US 12,217,750 B2
Using multiple modality input to feedback context for natural language understanding
Michael Bodell, Santa Clara, CA (US); John Bain, Federal Way, CA (US); Robert Chambers, Sammamish, WA (US); Karen M. Cross, Santa Barbara, CA (US); Michael Kim, Sunnyvale, CA (US); Nick Gedge, Redmond, WA (US); Daniel Frederick Penn, Sammamish, WA (US); Kunal Patel, Sammamish, WA (US); Edward Mark Tecot, Sunnyvale, CA (US); and Jeremy C. Waltmunson, Seattle, WA (US)
Assigned to Microsoft Technology Licensing, LLC, Redmond, WA (US)
Filed by Microsoft Technology Licensing, LLC, Redmond, WA (US)
Filed on Jan. 21, 2022, as Appl.
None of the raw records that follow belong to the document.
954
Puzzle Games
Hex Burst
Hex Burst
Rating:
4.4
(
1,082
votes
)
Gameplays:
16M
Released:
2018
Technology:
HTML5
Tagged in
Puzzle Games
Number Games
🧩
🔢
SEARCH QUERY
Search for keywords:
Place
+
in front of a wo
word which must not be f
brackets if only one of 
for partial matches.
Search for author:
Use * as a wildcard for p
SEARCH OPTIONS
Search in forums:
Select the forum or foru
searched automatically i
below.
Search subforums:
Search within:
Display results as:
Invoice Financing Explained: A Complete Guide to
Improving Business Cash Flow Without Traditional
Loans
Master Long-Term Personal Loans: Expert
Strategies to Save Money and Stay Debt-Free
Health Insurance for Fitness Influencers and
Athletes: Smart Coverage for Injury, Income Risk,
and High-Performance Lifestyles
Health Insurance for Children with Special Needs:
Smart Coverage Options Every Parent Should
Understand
No. 17/581,395.
Application 17/581,395 is a continuation of application No. 16/419,105, filed on May 22, 2019, granted, now 11,264,023.
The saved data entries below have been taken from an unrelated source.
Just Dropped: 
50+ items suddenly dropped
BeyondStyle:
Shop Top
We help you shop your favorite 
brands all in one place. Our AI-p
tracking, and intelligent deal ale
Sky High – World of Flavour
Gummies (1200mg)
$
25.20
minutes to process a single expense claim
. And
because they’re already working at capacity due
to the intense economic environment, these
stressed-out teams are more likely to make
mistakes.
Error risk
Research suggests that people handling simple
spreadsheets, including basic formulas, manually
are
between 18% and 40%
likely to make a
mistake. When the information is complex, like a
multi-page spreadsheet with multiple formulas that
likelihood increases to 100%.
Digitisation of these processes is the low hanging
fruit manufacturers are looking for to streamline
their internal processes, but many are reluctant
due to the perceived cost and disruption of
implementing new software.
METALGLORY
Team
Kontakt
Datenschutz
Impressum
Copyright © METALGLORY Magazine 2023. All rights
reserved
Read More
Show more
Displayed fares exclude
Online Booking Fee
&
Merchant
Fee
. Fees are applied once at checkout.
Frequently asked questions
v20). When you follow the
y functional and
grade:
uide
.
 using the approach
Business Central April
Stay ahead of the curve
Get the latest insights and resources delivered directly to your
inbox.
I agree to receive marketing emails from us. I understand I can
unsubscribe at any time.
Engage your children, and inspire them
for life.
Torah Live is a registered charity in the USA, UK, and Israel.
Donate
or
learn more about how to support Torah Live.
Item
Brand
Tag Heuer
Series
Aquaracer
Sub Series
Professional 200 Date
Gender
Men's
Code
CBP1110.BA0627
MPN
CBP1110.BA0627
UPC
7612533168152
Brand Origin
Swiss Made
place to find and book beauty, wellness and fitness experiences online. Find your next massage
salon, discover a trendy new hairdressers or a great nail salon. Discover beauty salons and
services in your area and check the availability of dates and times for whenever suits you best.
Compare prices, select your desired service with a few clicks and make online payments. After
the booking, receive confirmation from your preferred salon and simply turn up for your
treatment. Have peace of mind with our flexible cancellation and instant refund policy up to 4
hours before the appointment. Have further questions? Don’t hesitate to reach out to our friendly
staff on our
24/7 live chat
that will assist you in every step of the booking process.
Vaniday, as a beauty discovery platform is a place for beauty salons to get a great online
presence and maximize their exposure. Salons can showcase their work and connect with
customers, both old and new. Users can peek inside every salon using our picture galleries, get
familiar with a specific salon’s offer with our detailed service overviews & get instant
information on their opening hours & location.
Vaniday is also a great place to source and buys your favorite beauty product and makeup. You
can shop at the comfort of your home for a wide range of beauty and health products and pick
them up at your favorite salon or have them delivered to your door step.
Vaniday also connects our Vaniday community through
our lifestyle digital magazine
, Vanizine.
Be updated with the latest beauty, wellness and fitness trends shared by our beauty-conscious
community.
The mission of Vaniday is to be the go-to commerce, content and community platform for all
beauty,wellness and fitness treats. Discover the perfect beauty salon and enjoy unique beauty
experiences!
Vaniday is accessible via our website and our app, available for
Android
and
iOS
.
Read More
Application 16/419,105 is a continuation of application No. 15/436,437, filed on Feb. 17, 2017, granted, now 10,332,514, issued on Jun. 25, 2019.
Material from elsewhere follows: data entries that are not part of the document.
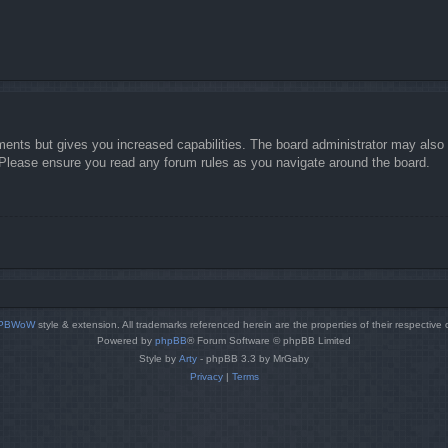
ments but gives you increased capabilities. The board administrator may also g
. Please ensure you read any forum rules as you navigate around the board.
PBWoW
style & extension. All trademarks referenced herein are the properties of their respective
Powered by
phpBB
® Forum Software © phpBB Limited
Style by
Arty
- phpBB 3.3 by MrGaby
Privacy
|
Terms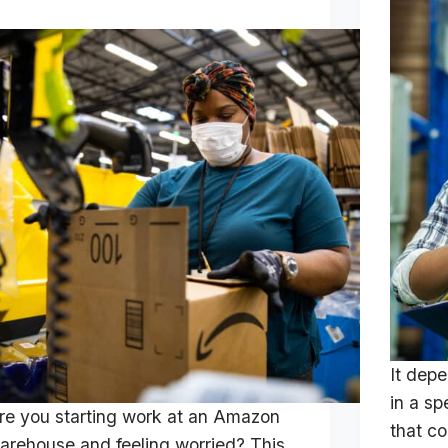
It dep
in a sp
re you starting work at an Amazon
that c
arehouse and feeling worried? This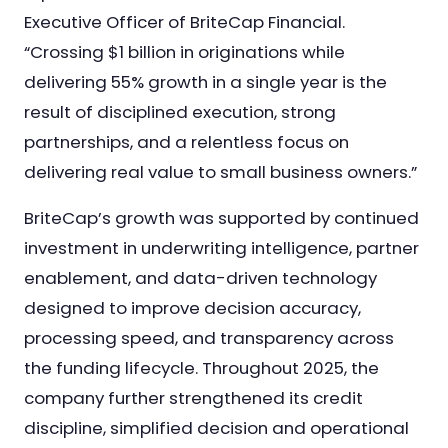
Executive Officer of BriteCap Financial.
“Crossing $1 billion in originations while
delivering 55% growth in a single year is the
result of disciplined execution, strong
partnerships, and a relentless focus on
delivering real value to small business owners.”
BriteCap’s growth was supported by continued
investment in underwriting intelligence, partner
enablement, and data-driven technology
designed to improve decision accuracy,
processing speed, and transparency across
the funding lifecycle. Throughout 2025, the
company further strengthened its credit
discipline, simplified decision and operational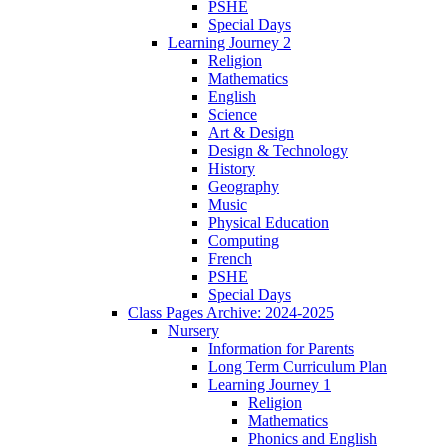
PSHE
Special Days
Learning Journey 2
Religion
Mathematics
English
Science
Art & Design
Design & Technology
History
Geography
Music
Physical Education
Computing
French
PSHE
Special Days
Class Pages Archive: 2024-2025
Nursery
Information for Parents
Long Term Curriculum Plan
Learning Journey 1
Religion
Mathematics
Phonics and English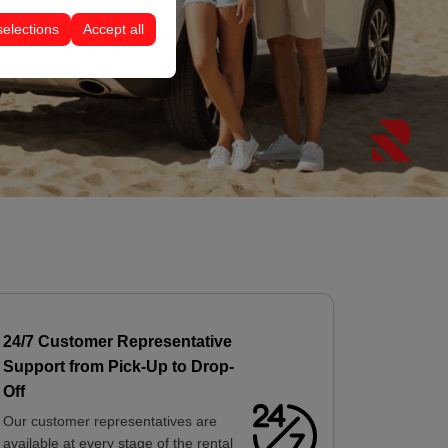
selections
Accept all
24/7 Customer Representative
Support from Pick-Up to Drop-
Off
Our customer representatives are
available at every stage of the rental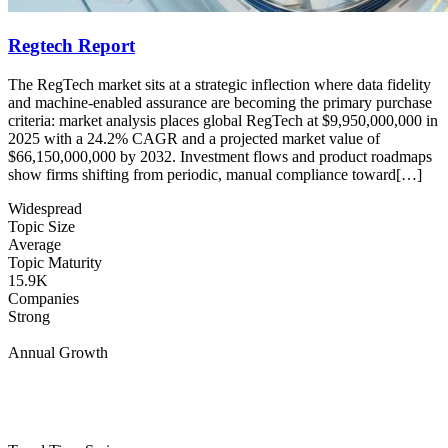
Regtech Report
The RegTech market sits at a strategic inflection where data fidelity
and machine-enabled assurance are becoming the primary purchase
criteria: market analysis places global RegTech at $9,950,000,000 in
2025 with a 24.2% CAGR and a projected market value of
$66,150,000,000 by 2032. Investment flows and product roadmaps
show firms shifting from periodic, manual compliance toward[…]
Widespread
Topic Size
Average
Topic Maturity
15.9K
Companies
Strong
Annual Growth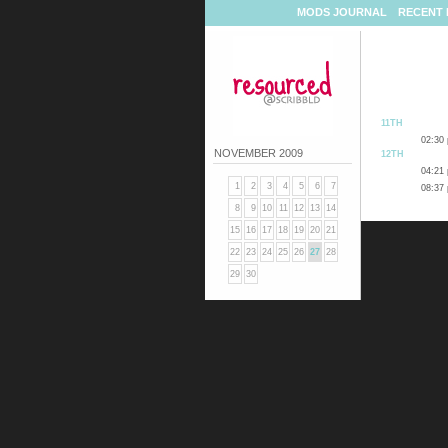
MODS JOURNAL
RECENT 
11TH
02:30
NOVEMBER 2009
12TH
04:21
1
2
3
4
5
6
7
08:37
8
9
10
11
12
13
14
15
16
17
18
19
20
21
22
23
24
25
26
27
28
29
30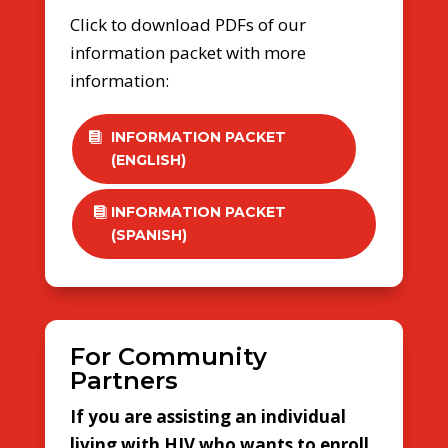
Click to download PDFs of our
information packet with more
information:
INFORMATION PACKET
(ENGLISH)
INFORMATION PACKET
(SPANISH)
For Community
Partners
If you are assisting an individual
living with HIV who wants to enroll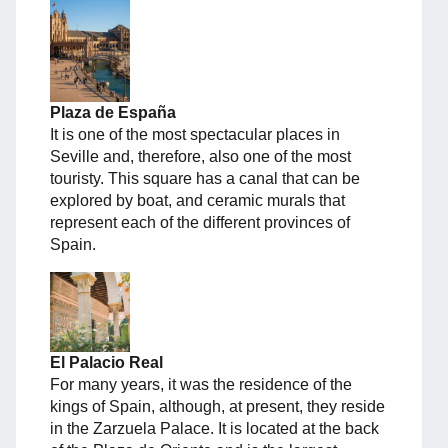
Plaza de España
It is one of the most spectacular places in
Seville and, therefore, also one of the most
touristy. This square has a canal that can be
explored by boat, and ceramic murals that
represent each of the different provinces of
Spain.
El Palacio Real
For many years, it was the residence of the
kings of Spain, although, at present, they reside
in the Zarzuela Palace. It is located at the back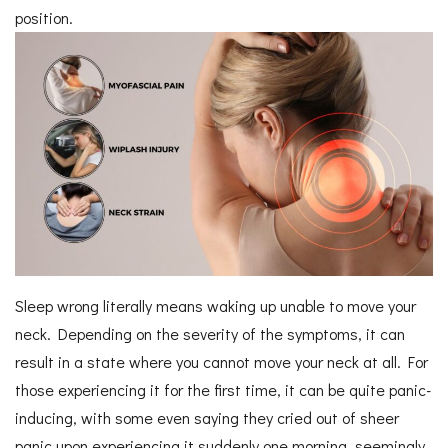
position.
Sleep wrong literally means waking up unable to move your
neck. Depending on the severity of the symptoms, it can
result in a state where you cannot move your neck at all. For
those experiencing it for the first time, it can be quite panic-
inducing, with some even saying they cried out of sheer
panic upon experiencing it suddenly one morning, seemingly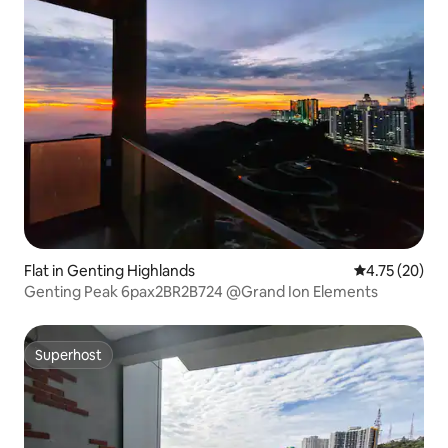
Flat in Genting Highlands
4.75 out of 5
4.75 (20)
Genting Peak 6pax2BR2B724 @Grand Ion Elements
Superhost
Superhost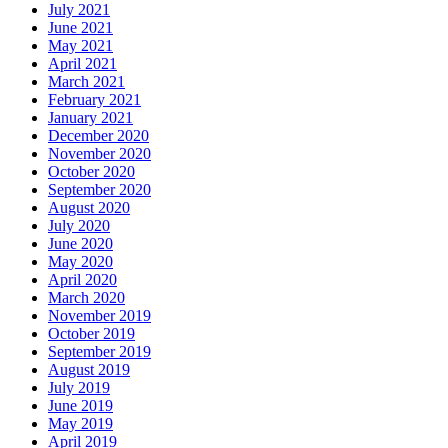
July 2021
June 2021
May 2021
April 2021
March 2021
February 2021
January 2021
December 2020
November 2020
October 2020
September 2020
August 2020
July 2020
June 2020
May 2020
April 2020
March 2020
November 2019
October 2019
September 2019
August 2019
July 2019
June 2019
May 2019
April 2019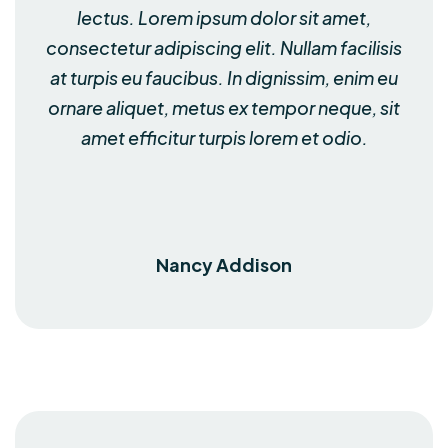
lectus. Lorem ipsum dolor sit amet,
consectetur adipiscing elit. Nullam facilisis
at turpis eu faucibus. In dignissim, enim eu
ornare aliquet, metus ex tempor neque, sit
amet efficitur turpis lorem et odio.
Nancy Addison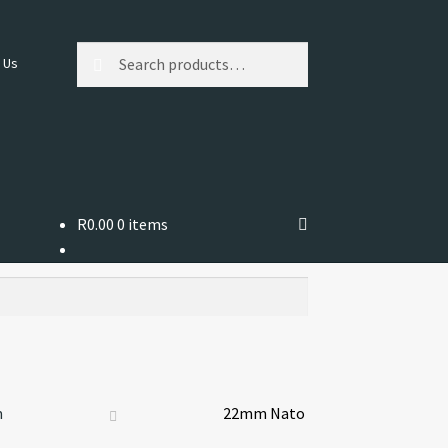
Search
Search
 Us
for:
R
0.00
0 items
m
22mm Nato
Application 15/436,437 is a continuation of application No. 13/219,891, filed on Aug. 29, 2011, granted, now 9,576,573, issued on Feb. 21, 2017.
Prior Publication US 2022/0148594 A1, May 12, 2022
This patent is subject to a terminal disclaimer.
Int. Cl. G10L 15/22 (2006.01); G10L 15/26 (2006.01)
CPC G10L 15/22 (2013.01) [G10L 2015/227 (2013.01); G10L 2015/228 (2013.01); G10L 15/26 (2013.01)] 20 Claims
OG exemplary drawing
 
1. A computer-implemented method for recognizing speech, comprising:
receiving a spoken query for a first input field; receiving an input in a second input field of an interactive input form of a computer device;
identifying, by a machine learning model, a category for the spoken query based on a context of at least a value of the received input in the second input field, wherein the first input field and the second input field are distinct, the machine learning model is trained based on the input to the second input field and spoken words received while interactively outputting content, and the machine learning model predicts the context as the category for the spoken query based on the data input and content of a display;
construct a statistical dialog manager according to the identified category, wherein the statistical dialogue manager comprises a weight of a word in the identified category; and
converting the spoken query to generate a response text according to the statistical dialog manager according to the category, the statistical dialog manager including statistically weight terms associated with the category.